Although the temptation is to walk away or close my eyes to hard things, I do believe there is real value in simply being present with people in their pain even when we can’t take it away. I still, however, feel very uncomfortable with it. It regularly challenges my sense of professional efficacy, my sense of worth and identity and raises uncomfortable questions about what on earth I’m doing here.

Maybe if I did feel adequate I’d be in even more danger of imposing my insensitive responses and inappropriate ‘solutions’. Inadequacy is often an accurate appraisal of ourselves but it carries the danger of despondency and paralysis. Taken in a spirit of humility, however, the response is a greater dependence on the One who is able to do more than all we can ask or imagine.

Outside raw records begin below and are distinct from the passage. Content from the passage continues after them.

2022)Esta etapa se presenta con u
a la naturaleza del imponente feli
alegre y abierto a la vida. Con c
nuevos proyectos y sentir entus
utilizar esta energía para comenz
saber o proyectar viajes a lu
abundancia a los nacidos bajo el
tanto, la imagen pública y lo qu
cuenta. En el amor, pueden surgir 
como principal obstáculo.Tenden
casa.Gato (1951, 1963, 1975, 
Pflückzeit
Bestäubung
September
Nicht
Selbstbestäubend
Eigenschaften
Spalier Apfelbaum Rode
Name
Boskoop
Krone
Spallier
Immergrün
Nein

Despite my wobbles, these weekly encounters with heartbreaking situations are spurring me on to deeper reflection on the meaning of solidarity, the ministry of presence, and above all else, a profound appreciation of Emmanuel, God with us, especially in our suffering and weakness.

Thursday, April 21, 2011

A Godly Protest



Well over a month ago I started writing about Ligar. She was a bright young university student I met, who became horribly disabled and distressed from Tuberculosis in her brain. I was going to tell of the suffering her Christian family endured though her 18 month illness as they were plunged into poverty due to outrageous medical costs and the full time care she required. I was going to share the disturbing thoughts I had about her right to choose, even choose death, as she screamed in fear and disorientation, refusing any physical touch from me. I was going to ask unwelcome questions about her sudden death soon after a change in her medication that was never investigated.


But as I wrestled with my words, my questions about suffering, injustice and God’s place in this particular story where overtaken by news of a greater tragedy unfolding in Japan. And then the conflict, fear and mayhem right across the Middle East was brought to our attention.


This year has brought misery around the world on a scale impossible to comprehend. Does the everyday pain I see here in Cambodia become diminished at all in the big picture of things?


I no longer wanted to write just another sad story. What good could come of that? Does anyone want to hear more miserable tales with messy endings that raise more questions than answers?


But I remembered Ligar’s mother at the funeral and was challenged by her confident faith. She said that she had a dream in the weeks before her daughters’ death in which she felt Jesus was showing her that he would take Ligar to be with him. She said that, although she is very sad, she has peace and trusts God for Ligar. She is still convinced of God’s love and goodness.


Holding resolutely to the belief that God is good and God is loving despite being surrounded by tragedy is in fact a bold protest against the darkness of death and destruction.


We are tempted to despair but by a prayerful refusal to be dragged into hopelessness we can take our stand against all that is evil. Worshiping the God who saves and trusting in his ultimate restoration of all things becomes an act of defiance to the spirit of the age.


In confusing times such as these Peter encourages us to simply ‘commit ourselves to our faithful Creator and continue to do good’ (1Peter 4:19).